S
skeptic
Thomas Schodt said:My point is that charAt() is *still* a simple index lookup.
Any Unicode 4.0 supplementary codepoints units in Strings are stored as
two char values (surrogates).
This means that Strings can potentially display as few as half as many
codepoint units as String.length() reports.
What do you mean under the "codepoint units" ? The javadocs do say
about "code points"(ranging U+0000 to U+10FFFF) as opposed to "code
units"(U+0000 to U+FFFF) as a means to represent "characters".
For Strings containing Unicode 4.0 supplementary codepoints the index
you must pass to charAt() no longer corresponds to the offset of the
codepoint unit in the visual representation of the String.
Visual representation is absolutely irrelevant here. Codepoints may
split(1 codepoint may show as 2 glyfs) and combine, may not show at
all.
Let's say about characters (as listed in the big table of Unicode
characters at unicode.org).
You can use codePointAt() to get the 21-bit int value of codepoint units
in a String. When codePointAt() is called with the index of the first
surrogate of a Unicode 4.0 supplementary codepoint unit it returns the
21-bit int value of the entire pointcode unit (occupying the bytes at
index and at index+1 in the String). When codePointAt() is called with
the index of a "regular" Unicode codepoint it returns the 16-bit int
value of the pointcode unit numerically equivalent to the value charAt()
would return.
You again missed the point. The really interesting thing is the
meaning of the argument to codePointAt(i). Just returning the i-th
member of the internal char[] array converted to int(no matter how) is
either wrong or contradictory to common expectation.

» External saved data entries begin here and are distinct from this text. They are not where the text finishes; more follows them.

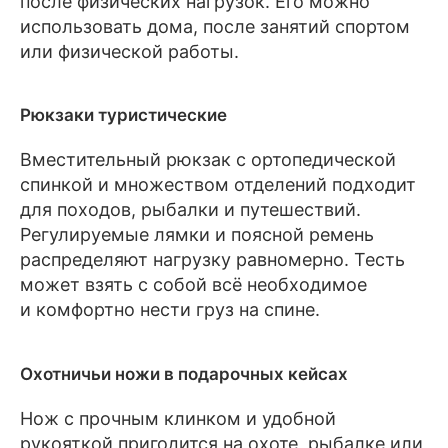
после физических нагрузок. Его можно
использовать дома, после занятий спортом
или физической работы.
Рюкзаки туристические
Вместительный рюкзак с ортопедической
спинкой и множеством отделений подходит
для походов, рыбалки и путешествий.
Регулируемые лямки и поясной ремень
распределяют нагрузку равномерно. Тесть
может взять с собой всё необходимое
и комфортно нести груз на спине.
Охотничьи ножи в подарочных кейсах
Нож с прочным клинком и удобной
рукояткой пригодится на охоте, рыбалке или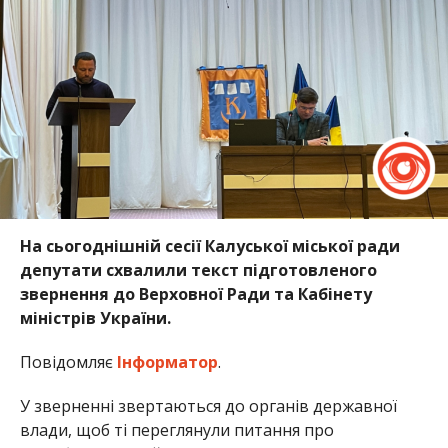
На сьогоднішній сесії Калуської міської ради
депутати схвалили текст підготовленого
звернення до Верховної Ради та Кабінету
міністрів України.
Повідомляє
Інформатор
.
У зверненні звертаються до органів державної
влади, щоб ті переглянули питання про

I(if not most of us) use to think of a String as a *vector* of
*characters*,
where the n-th element is the n-th character. The opposite renders the
String methods like charAt(), substring(), indexOf() quite useless.
You'd say that the String now holds the UTF16-encoded data rather than
characters. Ok, agreed. No problem. But then what is the point of the
codePointAt()????
[not so logical stuff skipped]
Best Regards
P.S. Just trying to put some logic into the mess. May be wrong all
around.